— GIVEN TEXT —
==========

The term ‘diasporic urbanism’ addresses the difficulties of operating with diasporic space and of accommodating the material complexities of migrant lives. It proposes displacement and reterritorialisations as methodologies and ‘mapping otherwise’ as a tool for representing and working with migrant spatialities. Diasporic space is theorised as a relational space, whilst diasporic subjectivity is described as ‘nomadic consciousness’. The politics of the diaspora are addressed through the need to accommodate conflict (Mouffe) and through introducing ‘things’ and ‘matters of concern’ (Latour) into the democratic relationship. These concepts were tested in practice through my research which focuses examples of diasporic agencies in the everyday. From the Turkish and Kurdish kahve to a street whose physicality forces a certain visibility on to those who traverse it, to a park in East London that through being claimed by one diasporic group has come to symbolise wider notions of political representation. The mapping of these particular spaces has addressed the question: within the networked, global condition of the migrant, what objects, subjects and processes can play the role of mediation and translation that is required between ‘here and there’, or between the layers of this multiple subject? The need for such approaches is apparent in the increasing diversity of European cities. The everyday geographies of people’s lives can easily lose themselves in the enormity of the questions and the complexities of the issues surrounding migration. Yet, it is exactly the specificity of individual lives, the way that geo-political borders and territories inscribe themselves onto the intimate topology of migrant and diasporic bodies, half-here and half-there, that is so difficult to account for. This then is the challenge set down for ‘diasporic urbanism’—how to make the conditions necessary for those other than the privileged to participate in the imagining of our cities.

==========

— EXERCISE TASKS —
(A) According to the passage on diasporic urbanism, how is diasporic subjectivity described?
(B) Decide whether each statement agrees with the passage on diasporic urbanism. Give yes or no for each, quoting the words from the passage that decide it.
(i) Diasporic space is theorised as a relational space.
(ii) The park discussed in the research is in West London.
(iii) The passage credits Latour with the need to accommodate conflict.
(C) List every example of a diasporic space that the passage on diasporic urbanism says the research mapped.

==========

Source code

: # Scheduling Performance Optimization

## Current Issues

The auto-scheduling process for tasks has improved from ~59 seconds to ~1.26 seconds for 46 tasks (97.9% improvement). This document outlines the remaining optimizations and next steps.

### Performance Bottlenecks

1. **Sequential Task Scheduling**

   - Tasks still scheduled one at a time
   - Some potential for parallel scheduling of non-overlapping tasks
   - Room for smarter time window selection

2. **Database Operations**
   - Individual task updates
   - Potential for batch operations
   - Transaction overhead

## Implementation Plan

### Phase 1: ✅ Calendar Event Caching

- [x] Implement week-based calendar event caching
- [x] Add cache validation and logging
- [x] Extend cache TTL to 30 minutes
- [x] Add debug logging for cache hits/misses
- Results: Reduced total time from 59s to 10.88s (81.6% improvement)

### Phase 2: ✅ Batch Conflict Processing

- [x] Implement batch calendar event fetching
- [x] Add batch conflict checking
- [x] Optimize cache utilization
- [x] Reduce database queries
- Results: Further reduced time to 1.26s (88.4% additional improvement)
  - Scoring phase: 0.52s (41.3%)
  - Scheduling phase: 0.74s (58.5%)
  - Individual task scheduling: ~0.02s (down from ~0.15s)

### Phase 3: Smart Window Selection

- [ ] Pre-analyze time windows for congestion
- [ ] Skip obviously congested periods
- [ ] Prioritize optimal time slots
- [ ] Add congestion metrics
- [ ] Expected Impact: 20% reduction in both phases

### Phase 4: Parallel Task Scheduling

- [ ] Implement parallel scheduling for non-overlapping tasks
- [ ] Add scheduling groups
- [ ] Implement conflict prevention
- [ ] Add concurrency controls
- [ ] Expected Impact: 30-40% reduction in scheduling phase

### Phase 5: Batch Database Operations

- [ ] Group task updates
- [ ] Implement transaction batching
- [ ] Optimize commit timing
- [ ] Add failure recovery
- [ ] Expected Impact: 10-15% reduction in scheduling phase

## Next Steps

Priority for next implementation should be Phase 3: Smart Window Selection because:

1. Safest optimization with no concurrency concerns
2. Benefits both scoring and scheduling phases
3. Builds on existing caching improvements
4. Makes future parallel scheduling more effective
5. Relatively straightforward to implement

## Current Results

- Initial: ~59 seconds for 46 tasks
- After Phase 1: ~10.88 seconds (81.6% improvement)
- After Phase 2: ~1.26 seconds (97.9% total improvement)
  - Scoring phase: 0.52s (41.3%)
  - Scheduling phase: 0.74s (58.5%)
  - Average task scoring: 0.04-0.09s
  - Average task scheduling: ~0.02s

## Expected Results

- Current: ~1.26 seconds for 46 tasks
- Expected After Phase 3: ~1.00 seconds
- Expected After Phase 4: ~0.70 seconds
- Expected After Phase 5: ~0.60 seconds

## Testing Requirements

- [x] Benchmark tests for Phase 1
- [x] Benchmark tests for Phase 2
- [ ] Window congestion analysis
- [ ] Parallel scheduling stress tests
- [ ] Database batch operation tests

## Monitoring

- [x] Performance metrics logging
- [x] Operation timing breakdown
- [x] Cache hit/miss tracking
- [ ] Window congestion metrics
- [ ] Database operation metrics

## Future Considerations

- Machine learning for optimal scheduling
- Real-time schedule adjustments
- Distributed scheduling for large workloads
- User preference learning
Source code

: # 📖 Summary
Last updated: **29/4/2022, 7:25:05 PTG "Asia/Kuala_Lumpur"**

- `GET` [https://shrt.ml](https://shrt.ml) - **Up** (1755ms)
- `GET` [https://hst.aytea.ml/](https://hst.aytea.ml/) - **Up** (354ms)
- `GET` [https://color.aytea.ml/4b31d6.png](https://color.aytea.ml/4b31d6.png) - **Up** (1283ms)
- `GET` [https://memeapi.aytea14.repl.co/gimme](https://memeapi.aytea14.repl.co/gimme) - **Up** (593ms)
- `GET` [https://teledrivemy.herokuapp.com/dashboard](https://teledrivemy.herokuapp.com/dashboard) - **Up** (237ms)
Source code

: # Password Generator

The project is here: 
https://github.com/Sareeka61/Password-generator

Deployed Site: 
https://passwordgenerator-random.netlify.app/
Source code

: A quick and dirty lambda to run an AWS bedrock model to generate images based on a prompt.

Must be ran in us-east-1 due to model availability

==========

— EXPECTED OUTPUTS —
(A) As "nomadic consciousness."

(B)
(i) Yes: "Diasporic space is theorised as a relational space"
(ii) No: "a park in East London"
(iii) No: "the need to accommodate conflict (Mouffe)"

(C)
- The Turkish and Kurdish kahve
- A street whose physicality forces a certain visibility on to those who traverse it
- A park in East London that, through being claimed by one diasporic group, has come to symbolise wider notions of political representation